Give the data again in full. Keep every line the same.
··· DATA FOR REVIEW ···
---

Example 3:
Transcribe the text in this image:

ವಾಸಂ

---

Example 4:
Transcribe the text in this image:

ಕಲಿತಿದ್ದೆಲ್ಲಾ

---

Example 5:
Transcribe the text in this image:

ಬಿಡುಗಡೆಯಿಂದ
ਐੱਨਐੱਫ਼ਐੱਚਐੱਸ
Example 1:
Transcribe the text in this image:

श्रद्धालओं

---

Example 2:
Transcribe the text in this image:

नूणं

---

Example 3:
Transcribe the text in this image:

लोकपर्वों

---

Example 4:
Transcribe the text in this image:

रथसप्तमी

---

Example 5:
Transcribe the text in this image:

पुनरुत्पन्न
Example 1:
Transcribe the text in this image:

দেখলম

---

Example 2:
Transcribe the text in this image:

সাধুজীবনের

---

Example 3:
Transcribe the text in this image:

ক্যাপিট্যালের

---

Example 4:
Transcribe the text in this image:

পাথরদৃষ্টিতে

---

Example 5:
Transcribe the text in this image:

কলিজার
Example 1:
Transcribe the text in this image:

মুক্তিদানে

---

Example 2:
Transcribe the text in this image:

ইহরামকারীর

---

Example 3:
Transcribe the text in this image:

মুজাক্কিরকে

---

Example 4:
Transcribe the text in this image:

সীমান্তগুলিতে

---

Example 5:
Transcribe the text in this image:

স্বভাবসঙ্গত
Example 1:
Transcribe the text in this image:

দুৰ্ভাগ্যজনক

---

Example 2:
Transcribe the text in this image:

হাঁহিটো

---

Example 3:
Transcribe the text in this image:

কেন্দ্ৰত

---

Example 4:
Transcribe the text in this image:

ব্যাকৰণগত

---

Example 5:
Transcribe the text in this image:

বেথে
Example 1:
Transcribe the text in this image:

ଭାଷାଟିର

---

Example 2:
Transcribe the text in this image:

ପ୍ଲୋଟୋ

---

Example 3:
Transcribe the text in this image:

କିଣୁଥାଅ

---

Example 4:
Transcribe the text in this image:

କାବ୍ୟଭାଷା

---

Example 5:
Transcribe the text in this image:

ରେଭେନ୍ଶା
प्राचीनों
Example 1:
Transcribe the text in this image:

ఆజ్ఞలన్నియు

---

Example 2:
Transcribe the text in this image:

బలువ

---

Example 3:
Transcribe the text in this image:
···
• RESPONSE BELOW
---

Example 3:
Transcribe the text in this image:

ವಾಸಂ

---

Example 4:
Transcribe the text in this image:

ಕಲಿತಿದ್ದೆಲ್ಲಾ

---

Example 5:
Transcribe the text in this image:

ಬಿಡುಗಡೆಯಿಂದ
ਐੱਨਐੱਫ਼ਐੱਚਐੱਸ
Example 1:
Transcribe the text in this image:

श्रद्धालओं

---

Example 2:
Transcribe the text in this image:

नूणं

---

Example 3:
Transcribe the text in this image:

लोकपर्वों

---

Example 4:
Transcribe the text in this image:

रथसप्तमी

---

Example 5:
Transcribe the text in this image:

पुनरुत्पन्न
Example 1:
Transcribe the text in this image:

দেখলম

---

Example 2:
Transcribe the text in this image:

সাধুজীবনের

---

Example 3:
Transcribe the text in this image:

ক্যাপিট্যালের

---

Example 4:
Transcribe the text in this image:

পাথরদৃষ্টিতে

---

Example 5:
Transcribe the text in this image:

কলিজার
Example 1:
Transcribe the text in this image:

মুক্তিদানে

---

Example 2:
Transcribe the text in this image:

ইহরামকারীর

---

Example 3:
Transcribe the text in this image:

মুজাক্কিরকে

---

Example 4:
Transcribe the text in this image:

সীমান্তগুলিতে

---

Example 5:
Transcribe the text in this image:

স্বভাবসঙ্গত
Example 1:
Transcribe the text in this image:

দুৰ্ভাগ্যজনক

---

Example 2:
Transcribe the text in this image:

হাঁহিটো

---

Example 3:
Transcribe the text in this image:

কেন্দ্ৰত

---

Example 4:
Transcribe the text in this image:

ব্যাকৰণগত

---

Example 5:
Transcribe the text in this image:

বেথে
Example 1:
Transcribe the text in this image:

ଭାଷାଟିର

---

Example 2:
Transcribe the text in this image:

ପ୍ଲୋଟୋ

---

Example 3:
Transcribe the text in this image:

କିଣୁଥାଅ

---

Example 4:
Transcribe the text in this image:

କାବ୍ୟଭାଷା

---

Example 5:
Transcribe the text in this image:

ରେଭେନ୍ଶା
प्राचीनों
Example 1:
Transcribe the text in this image:

ఆజ్ఞలన్నియు

---

Example 2:
Transcribe the text in this image:

బలువ

---

Example 3:
Transcribe the text in this image:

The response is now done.